Listen carefully to show that you’re interested. Make intelligent comments and ask pertinent questions. Given the opportunity, use expanded PARs to demonstrate your experience, particularly in any area of the interviewer’s interest. Most of the PARs in your resume are two-line bulleted statements. During your interview, expand them
to two or three minutes, describing the problem you faced and the action you took including the skills you used. If the company has problems in your area of expertise, there may be a possibility of a hidden job. Explore the company’s needs delicately because you promised in your initial approach that you wouldn’t expect a job opportunity. You lose credibility if you push too hard.

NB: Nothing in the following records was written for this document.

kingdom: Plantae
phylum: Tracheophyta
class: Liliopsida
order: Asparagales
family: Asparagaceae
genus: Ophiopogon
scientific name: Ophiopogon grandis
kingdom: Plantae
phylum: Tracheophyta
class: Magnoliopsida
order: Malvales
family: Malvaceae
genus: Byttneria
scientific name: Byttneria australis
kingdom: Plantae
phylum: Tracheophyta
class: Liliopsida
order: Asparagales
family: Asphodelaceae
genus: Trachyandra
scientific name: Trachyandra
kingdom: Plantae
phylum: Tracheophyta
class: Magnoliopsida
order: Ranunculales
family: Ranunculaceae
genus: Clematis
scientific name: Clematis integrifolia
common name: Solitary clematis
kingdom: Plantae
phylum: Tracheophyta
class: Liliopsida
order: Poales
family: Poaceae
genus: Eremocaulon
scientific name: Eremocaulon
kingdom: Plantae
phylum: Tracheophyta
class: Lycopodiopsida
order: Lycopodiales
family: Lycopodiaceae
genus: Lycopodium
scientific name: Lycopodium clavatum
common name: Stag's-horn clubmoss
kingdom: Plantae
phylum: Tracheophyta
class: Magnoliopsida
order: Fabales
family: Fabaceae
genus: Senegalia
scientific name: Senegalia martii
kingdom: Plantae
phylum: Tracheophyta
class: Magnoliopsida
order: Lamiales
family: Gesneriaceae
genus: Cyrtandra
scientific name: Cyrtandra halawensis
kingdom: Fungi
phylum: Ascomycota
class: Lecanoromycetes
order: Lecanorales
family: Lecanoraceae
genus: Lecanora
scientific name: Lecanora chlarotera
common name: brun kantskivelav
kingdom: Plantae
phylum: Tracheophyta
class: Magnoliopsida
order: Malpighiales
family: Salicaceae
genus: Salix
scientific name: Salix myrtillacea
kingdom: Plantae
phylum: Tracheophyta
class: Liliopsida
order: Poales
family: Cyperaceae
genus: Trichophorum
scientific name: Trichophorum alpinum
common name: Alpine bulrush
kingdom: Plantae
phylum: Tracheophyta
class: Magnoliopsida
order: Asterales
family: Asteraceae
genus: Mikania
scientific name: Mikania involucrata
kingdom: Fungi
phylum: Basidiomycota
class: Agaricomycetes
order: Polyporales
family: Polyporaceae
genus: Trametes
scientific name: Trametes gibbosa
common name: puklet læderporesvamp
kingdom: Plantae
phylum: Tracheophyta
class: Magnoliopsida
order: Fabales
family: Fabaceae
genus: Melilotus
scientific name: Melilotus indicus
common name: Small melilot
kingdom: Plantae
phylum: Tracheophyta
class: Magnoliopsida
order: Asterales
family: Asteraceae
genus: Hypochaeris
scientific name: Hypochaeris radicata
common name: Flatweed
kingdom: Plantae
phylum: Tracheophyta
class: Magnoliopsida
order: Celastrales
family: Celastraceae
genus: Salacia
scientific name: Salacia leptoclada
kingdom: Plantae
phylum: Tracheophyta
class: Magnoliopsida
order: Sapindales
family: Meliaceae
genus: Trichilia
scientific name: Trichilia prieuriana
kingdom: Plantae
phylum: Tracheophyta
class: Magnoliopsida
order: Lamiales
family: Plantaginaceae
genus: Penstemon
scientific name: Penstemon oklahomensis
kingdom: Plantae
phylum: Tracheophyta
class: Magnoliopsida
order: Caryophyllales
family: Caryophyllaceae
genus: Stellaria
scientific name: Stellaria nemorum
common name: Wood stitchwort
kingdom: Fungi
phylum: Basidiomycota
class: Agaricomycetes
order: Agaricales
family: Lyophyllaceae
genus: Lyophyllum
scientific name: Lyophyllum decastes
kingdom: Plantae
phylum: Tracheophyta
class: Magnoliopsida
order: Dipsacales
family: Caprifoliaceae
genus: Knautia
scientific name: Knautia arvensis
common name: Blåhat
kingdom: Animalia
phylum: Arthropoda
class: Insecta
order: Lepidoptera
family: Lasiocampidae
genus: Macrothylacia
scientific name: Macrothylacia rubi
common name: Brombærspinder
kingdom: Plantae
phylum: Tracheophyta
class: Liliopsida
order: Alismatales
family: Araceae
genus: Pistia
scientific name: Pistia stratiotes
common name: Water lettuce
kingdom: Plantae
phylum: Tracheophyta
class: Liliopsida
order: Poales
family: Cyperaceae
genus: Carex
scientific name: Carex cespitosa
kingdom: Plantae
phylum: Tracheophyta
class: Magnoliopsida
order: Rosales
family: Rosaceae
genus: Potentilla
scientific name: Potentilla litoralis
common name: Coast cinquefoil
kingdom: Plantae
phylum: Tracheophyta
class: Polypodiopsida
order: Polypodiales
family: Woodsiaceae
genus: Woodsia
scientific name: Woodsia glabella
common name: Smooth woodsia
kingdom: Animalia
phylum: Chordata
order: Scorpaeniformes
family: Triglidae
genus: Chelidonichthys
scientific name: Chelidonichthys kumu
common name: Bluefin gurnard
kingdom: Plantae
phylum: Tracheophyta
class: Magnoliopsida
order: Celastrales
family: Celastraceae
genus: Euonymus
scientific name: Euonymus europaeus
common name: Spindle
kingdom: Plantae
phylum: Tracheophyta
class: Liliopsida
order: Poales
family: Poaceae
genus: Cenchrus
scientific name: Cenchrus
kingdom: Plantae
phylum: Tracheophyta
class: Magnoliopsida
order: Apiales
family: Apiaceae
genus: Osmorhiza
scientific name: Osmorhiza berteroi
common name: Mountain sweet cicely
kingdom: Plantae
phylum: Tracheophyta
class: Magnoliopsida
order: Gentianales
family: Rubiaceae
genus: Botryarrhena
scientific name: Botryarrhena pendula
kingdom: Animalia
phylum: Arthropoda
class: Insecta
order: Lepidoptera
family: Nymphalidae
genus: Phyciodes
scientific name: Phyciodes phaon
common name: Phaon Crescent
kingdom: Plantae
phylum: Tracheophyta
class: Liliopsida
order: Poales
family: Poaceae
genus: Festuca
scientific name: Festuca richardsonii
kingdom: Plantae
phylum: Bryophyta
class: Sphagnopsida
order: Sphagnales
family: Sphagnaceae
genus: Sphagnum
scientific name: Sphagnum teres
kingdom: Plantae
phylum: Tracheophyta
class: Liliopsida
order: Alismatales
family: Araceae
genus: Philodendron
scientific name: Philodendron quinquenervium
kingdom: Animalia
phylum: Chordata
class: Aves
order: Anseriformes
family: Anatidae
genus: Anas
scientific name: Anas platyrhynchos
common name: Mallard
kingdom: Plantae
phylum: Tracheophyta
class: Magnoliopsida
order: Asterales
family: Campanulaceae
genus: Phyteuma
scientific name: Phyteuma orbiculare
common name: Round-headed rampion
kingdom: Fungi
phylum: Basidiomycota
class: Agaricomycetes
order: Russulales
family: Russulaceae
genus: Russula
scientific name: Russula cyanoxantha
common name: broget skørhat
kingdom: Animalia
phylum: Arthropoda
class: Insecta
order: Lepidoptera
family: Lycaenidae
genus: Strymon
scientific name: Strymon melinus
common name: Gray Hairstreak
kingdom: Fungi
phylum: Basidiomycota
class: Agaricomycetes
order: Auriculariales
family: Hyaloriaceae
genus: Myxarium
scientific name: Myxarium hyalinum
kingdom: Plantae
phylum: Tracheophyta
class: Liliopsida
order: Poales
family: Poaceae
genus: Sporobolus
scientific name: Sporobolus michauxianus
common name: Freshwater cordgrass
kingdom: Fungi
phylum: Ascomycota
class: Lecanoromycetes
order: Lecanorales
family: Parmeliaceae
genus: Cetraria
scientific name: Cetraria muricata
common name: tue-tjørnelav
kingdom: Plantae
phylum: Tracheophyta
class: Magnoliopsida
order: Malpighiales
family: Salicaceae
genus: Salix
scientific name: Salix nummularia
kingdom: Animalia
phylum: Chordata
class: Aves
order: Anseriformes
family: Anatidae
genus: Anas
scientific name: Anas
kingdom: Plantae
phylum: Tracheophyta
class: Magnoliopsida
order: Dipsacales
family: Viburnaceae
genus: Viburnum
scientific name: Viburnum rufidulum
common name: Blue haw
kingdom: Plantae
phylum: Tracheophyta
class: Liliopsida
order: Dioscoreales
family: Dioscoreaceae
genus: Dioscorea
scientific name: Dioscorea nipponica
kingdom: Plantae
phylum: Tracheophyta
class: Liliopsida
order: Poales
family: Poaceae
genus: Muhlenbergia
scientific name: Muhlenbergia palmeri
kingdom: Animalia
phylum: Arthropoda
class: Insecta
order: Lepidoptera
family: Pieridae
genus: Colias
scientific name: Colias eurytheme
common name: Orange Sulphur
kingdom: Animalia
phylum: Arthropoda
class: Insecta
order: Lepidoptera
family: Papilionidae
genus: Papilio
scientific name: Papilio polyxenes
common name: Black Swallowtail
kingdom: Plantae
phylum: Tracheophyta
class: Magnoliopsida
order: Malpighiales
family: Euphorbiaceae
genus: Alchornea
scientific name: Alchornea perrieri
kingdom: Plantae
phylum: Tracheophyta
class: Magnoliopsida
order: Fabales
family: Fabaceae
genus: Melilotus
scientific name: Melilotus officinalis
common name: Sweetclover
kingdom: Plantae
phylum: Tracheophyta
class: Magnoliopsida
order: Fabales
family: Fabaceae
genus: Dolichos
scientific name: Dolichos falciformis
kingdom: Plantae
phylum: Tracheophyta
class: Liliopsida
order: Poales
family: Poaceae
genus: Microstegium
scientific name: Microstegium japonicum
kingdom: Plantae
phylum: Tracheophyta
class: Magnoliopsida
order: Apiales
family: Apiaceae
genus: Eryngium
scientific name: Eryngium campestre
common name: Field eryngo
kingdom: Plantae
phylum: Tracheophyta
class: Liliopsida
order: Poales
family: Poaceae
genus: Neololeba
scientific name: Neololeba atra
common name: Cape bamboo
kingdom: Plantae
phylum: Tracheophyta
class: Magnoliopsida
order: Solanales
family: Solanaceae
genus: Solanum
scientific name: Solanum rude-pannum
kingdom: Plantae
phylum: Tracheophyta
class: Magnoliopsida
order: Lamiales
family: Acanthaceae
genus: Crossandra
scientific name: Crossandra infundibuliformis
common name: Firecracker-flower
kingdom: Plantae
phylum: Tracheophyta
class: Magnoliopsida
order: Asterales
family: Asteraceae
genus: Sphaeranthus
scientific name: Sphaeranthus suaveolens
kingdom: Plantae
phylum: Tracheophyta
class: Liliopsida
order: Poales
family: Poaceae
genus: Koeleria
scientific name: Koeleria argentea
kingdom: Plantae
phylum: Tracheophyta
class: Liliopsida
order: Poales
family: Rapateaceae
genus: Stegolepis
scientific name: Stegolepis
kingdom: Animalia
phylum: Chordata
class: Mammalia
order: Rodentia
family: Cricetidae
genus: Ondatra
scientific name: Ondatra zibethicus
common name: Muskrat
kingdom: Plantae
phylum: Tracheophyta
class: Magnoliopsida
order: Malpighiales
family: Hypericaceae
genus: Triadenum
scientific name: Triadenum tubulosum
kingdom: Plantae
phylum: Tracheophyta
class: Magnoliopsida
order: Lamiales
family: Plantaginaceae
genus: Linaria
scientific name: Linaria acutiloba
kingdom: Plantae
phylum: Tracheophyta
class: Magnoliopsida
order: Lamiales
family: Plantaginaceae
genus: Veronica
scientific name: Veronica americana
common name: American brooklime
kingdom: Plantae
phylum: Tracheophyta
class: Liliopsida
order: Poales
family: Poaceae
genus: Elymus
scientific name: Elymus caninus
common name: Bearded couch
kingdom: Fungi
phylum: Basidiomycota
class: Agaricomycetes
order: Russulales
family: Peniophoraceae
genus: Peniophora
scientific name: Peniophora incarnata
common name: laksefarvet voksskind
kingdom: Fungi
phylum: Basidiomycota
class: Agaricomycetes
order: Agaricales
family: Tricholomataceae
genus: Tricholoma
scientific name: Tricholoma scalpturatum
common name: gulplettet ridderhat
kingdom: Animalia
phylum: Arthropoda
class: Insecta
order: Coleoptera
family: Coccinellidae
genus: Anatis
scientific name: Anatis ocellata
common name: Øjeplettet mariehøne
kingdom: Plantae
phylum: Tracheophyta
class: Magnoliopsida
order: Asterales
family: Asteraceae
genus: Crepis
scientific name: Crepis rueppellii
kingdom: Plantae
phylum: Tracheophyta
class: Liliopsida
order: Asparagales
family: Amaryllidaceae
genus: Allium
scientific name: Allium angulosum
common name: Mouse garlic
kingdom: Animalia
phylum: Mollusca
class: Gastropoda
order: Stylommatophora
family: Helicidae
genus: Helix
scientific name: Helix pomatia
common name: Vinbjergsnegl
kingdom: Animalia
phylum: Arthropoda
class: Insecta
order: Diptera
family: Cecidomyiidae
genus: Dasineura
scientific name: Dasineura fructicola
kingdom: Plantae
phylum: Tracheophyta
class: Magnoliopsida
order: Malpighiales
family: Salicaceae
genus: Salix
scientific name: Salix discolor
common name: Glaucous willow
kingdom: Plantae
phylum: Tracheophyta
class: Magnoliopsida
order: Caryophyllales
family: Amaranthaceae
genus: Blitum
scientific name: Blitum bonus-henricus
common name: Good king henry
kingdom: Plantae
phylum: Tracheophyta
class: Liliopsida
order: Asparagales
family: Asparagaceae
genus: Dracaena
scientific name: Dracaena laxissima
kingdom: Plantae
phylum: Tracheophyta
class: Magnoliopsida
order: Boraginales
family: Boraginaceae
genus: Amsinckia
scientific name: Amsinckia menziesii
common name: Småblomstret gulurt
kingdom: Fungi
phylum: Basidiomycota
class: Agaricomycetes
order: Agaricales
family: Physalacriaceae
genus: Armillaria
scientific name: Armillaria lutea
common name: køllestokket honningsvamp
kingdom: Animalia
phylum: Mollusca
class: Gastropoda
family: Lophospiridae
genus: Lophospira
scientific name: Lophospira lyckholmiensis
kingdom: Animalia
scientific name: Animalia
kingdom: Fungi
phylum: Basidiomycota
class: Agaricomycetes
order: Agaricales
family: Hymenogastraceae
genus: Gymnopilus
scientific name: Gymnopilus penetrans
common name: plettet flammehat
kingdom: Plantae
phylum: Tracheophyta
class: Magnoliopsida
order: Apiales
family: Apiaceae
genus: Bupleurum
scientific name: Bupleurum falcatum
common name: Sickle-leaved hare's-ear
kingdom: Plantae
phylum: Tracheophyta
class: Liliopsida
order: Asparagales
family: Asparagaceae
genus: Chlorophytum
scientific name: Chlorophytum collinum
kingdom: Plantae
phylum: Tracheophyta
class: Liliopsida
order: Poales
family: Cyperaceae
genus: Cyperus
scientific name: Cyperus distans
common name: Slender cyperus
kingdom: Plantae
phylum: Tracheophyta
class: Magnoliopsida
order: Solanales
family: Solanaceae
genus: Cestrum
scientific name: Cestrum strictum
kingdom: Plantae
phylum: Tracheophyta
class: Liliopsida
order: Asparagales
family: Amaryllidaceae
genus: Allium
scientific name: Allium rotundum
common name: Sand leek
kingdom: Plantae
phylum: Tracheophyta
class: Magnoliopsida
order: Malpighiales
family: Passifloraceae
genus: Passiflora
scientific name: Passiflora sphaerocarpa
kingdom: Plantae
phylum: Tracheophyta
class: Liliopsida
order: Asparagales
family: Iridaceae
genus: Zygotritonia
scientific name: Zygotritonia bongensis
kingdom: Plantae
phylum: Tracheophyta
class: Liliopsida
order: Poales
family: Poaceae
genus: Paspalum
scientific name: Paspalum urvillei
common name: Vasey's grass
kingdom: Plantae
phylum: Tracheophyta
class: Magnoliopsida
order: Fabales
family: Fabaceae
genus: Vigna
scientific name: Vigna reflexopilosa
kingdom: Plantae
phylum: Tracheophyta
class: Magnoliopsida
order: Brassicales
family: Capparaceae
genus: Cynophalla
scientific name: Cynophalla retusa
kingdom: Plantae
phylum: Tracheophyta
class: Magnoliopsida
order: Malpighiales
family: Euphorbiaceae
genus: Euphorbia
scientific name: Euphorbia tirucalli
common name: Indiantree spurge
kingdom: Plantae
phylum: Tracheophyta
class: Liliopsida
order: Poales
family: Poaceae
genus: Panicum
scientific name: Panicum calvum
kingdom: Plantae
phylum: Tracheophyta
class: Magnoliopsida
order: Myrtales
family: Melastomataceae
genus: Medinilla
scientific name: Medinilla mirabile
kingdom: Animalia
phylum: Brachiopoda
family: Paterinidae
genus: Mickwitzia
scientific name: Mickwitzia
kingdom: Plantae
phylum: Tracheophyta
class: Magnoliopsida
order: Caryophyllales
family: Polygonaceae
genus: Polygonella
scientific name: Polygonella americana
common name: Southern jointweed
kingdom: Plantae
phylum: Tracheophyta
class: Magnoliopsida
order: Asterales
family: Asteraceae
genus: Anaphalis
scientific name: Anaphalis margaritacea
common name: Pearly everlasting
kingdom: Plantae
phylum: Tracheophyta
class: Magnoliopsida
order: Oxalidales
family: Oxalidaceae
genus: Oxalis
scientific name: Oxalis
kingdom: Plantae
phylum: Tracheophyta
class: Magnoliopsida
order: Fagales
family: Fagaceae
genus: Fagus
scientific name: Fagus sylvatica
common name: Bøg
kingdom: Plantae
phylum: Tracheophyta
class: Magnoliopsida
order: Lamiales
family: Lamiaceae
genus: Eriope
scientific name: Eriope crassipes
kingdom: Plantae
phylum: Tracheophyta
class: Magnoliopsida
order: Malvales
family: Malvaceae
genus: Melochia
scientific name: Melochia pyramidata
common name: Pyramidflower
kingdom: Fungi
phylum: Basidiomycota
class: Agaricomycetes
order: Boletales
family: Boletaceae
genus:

The interview may turn into a preliminary job interview, even though you were told none existed. It may also turn into a discussion of your doing consulting for the company. Signs of this transition are the interviewer’s asking increasingly probing questions about your background. This may indicate that a “green light” has turned
on, with his or her revealing “insider information” about the company, introducing you to others in the company, extending the meeting beyond the time you expected, inviting you to come back, describing the company in a favorable way, or probing deeply about your salary expectations.
Handle questions about salary carefully. Revealing a specific figure too early could cool the company’s interest in you or lock you into a salary below what is possible. At this point, say, “Salary is important, but it’s only one consideration. The most important consideration is the opportunity itself.” Let the contact do most of the talking with your role being that of an interested and involved listener.